Über sich selbst sprechen
Tools wie diese können sinnvolle Ergänzungen zum persönlichen Feedback sein, wie man es aus der Personalentwicklung kennt. Ob sie grundlegend etwas an der mangelnden Feedbackkultur in heimischen Unternehmen ändern werden, bleibt zu hinterfragen: Eine aktuelle Blitzumfrage der Gesellschaft für Personalentwicklung (GfP) im Sommer 2017 kommt zu dem Ergebnis, dass Feedback in Organisationen kaum gelebt wird. Nur 23 Prozent der befragten Führungskräfte gaben an, dass Feedback gefordert und gefördert wird. Bei den MitarbeiterInnen waren es nur fünf Prozent. Dabei bietet internes Feedback – ähnlich wie Kundenfeedback – Chancen fürs Unternehmen, ihre Stärken auszubauen. »Derzeit fokussieren Unternehmen leider zu stark darauf, wie sie Mitarbeiter für die jeweilige Position ›funktionierend‹ machen.
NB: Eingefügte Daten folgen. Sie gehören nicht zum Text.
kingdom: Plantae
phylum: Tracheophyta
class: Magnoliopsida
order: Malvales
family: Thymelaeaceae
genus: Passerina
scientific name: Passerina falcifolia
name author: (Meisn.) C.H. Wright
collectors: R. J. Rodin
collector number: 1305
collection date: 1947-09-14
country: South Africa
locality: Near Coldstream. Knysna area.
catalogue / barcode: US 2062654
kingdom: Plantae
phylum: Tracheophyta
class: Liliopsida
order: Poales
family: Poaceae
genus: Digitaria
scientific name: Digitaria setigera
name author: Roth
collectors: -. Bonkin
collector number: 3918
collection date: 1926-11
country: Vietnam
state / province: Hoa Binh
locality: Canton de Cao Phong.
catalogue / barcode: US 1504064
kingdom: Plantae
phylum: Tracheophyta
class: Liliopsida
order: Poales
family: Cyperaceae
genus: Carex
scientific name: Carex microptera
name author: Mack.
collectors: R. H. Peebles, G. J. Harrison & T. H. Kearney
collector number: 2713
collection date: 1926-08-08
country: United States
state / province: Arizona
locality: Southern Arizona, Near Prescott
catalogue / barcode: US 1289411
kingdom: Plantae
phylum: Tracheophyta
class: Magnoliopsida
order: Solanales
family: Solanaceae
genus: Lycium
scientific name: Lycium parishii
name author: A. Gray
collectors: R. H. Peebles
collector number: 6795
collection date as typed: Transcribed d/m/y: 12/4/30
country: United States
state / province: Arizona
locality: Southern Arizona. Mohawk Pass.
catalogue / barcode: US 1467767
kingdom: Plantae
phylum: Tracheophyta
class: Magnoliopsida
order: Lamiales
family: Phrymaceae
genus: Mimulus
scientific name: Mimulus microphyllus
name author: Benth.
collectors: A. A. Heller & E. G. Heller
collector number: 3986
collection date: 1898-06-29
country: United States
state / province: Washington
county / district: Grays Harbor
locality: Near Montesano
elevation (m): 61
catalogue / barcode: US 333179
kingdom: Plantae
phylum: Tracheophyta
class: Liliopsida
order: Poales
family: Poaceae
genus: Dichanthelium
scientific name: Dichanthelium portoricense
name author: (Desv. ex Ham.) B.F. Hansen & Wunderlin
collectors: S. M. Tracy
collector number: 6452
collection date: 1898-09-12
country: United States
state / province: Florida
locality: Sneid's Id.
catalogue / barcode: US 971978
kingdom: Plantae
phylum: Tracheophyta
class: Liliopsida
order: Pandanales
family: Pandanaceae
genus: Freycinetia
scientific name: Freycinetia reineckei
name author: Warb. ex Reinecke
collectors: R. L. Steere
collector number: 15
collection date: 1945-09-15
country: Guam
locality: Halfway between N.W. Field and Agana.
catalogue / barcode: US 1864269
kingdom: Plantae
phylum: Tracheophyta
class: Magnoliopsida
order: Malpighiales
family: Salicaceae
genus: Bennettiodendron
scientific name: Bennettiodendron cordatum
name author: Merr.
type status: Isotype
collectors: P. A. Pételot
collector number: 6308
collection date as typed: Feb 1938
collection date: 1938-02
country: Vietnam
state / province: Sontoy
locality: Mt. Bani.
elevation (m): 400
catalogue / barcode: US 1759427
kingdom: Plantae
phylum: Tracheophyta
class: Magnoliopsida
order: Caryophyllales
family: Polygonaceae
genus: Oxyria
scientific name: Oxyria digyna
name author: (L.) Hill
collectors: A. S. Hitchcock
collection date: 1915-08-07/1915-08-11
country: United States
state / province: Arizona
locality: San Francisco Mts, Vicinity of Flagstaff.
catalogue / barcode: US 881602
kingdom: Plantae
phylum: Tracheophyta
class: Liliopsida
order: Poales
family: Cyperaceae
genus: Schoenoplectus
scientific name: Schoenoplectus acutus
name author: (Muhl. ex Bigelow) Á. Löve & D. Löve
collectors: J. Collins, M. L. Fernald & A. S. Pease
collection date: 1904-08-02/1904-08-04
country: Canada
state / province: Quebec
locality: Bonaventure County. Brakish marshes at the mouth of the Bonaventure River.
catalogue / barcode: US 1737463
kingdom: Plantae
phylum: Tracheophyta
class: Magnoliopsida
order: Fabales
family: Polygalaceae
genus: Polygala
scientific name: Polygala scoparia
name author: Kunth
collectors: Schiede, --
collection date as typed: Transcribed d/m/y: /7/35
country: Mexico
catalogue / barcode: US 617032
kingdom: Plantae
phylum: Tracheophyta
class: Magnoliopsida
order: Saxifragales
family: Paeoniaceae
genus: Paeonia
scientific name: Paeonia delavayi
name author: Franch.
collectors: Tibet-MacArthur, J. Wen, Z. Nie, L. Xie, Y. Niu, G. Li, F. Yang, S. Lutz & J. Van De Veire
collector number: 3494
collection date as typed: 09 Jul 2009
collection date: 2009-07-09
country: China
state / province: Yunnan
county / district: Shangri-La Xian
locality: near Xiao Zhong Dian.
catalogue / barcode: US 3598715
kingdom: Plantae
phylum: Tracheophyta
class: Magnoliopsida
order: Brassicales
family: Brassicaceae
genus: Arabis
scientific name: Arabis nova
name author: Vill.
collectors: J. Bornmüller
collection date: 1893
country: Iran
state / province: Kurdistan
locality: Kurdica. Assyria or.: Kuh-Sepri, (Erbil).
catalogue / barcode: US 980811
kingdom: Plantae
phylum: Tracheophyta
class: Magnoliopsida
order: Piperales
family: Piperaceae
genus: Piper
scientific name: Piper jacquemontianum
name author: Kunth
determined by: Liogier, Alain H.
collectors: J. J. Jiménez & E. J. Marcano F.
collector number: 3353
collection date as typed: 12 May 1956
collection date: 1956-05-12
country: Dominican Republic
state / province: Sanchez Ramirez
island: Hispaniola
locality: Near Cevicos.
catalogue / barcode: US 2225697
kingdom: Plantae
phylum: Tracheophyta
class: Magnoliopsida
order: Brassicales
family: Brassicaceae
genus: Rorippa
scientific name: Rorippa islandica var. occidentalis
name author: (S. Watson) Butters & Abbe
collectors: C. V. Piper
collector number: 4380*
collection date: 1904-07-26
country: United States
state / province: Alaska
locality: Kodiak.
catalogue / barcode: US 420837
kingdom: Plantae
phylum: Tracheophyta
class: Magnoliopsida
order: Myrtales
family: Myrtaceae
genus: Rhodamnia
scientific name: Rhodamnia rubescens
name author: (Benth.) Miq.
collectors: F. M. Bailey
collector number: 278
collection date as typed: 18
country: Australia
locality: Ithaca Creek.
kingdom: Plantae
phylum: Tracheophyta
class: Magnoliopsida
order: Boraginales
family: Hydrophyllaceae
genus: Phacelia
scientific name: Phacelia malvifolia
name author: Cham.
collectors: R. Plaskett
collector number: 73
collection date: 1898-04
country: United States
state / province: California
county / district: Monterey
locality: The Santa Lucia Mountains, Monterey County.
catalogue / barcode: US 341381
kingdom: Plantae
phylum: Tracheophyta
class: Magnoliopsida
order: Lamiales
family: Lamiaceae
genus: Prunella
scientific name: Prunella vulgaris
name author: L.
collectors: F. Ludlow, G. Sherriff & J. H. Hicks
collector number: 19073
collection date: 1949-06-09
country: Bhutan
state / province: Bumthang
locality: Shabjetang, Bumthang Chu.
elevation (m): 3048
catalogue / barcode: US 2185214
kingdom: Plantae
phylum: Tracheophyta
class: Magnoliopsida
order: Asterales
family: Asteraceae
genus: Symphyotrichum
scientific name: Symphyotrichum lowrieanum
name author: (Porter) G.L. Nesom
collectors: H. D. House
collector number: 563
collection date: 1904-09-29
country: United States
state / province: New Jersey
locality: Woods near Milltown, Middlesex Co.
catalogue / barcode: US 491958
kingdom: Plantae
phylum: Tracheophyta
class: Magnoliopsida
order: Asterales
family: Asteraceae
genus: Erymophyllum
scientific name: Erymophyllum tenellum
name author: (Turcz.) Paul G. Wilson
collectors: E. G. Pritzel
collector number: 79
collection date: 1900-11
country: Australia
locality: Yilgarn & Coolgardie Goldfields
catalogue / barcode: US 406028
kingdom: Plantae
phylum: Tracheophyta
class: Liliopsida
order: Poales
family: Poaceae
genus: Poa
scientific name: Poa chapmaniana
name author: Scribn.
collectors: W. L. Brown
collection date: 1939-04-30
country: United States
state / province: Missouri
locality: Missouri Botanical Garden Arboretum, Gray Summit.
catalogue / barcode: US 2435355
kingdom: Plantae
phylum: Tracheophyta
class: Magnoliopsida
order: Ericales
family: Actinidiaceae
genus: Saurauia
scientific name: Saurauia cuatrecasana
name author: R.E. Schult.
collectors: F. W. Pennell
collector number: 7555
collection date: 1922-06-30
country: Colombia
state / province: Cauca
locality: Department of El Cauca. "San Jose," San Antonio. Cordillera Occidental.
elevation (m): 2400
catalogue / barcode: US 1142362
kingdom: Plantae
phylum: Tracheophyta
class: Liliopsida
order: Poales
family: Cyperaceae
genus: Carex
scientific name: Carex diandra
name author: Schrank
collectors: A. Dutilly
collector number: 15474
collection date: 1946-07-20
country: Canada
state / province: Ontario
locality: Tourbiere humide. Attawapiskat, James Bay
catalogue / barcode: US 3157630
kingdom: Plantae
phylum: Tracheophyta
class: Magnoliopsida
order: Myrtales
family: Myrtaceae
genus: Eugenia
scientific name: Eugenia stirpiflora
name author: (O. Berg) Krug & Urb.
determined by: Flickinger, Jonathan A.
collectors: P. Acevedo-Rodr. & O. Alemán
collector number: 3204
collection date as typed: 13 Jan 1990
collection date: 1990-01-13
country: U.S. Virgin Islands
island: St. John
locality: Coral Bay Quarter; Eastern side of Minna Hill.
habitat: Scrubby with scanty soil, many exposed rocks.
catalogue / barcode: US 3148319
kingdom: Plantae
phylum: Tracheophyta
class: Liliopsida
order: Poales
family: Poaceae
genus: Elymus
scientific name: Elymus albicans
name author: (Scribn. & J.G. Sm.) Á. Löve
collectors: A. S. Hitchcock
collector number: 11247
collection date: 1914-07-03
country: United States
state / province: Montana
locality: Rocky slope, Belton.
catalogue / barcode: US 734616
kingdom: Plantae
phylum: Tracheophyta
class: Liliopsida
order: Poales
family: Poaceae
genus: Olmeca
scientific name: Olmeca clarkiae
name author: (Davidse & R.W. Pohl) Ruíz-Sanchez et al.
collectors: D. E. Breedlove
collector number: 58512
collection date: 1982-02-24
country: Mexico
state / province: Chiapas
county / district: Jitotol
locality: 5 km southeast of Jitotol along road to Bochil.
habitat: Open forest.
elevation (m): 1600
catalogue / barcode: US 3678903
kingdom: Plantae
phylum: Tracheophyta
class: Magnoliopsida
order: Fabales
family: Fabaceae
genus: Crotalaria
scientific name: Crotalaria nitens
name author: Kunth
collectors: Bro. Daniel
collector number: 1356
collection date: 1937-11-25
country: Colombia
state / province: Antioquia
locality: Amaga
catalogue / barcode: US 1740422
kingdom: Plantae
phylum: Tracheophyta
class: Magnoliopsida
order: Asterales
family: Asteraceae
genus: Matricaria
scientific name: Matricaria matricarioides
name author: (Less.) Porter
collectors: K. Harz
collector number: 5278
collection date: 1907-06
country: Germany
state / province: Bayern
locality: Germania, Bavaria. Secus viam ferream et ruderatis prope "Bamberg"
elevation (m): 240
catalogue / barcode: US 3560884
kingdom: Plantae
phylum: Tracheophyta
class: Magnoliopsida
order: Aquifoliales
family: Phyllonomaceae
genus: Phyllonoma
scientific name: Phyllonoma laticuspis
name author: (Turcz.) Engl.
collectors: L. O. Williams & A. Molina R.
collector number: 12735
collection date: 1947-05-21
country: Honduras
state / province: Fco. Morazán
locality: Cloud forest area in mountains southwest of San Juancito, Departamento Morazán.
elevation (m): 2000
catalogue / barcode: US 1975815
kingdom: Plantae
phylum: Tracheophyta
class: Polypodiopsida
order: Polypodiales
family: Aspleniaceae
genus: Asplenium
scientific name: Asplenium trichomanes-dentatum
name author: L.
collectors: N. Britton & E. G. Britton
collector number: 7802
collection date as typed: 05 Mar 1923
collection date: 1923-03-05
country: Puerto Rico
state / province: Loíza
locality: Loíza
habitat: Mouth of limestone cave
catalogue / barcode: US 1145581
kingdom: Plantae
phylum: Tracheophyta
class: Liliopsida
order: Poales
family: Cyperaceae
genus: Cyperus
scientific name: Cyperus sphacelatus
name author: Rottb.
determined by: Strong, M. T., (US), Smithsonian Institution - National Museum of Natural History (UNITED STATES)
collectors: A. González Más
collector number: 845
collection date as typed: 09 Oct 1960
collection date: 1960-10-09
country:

Sie sind nicht neugierig, welche zusätzlichen Merkmale die Mitarbeiter mitbringen, und übersehen, welches Potenzial sie brachliegen lassen«, sagt GfP-Geschäftsführer Florian Stieger.
Es reicht nicht, wenn KundInnen über ein Unternehmen sprechen. Unternehmen müssen auch intern über sich selbst sprechen. »Feedback ist nicht Rocket Science«, meint Stieger: »Es ist schlichtweg eine Frage der Kultur, des Kontexts und der Routine.«
Unabhängig davon, ob Rückmeldungen von KundInnen oder MitarbeiterInnen kommen: Nur wer die Bedürfnisse des Gegenübers hört, kann auch darauf eingehen. Im Best Case heißt das: KundInnen kommen wieder, MitarbeiterInnen bleiben länger. Die Chancen, die sich hier durch neue technologische Möglichkeiten bieten, wiegen wesentlich schwerer als die Risiken.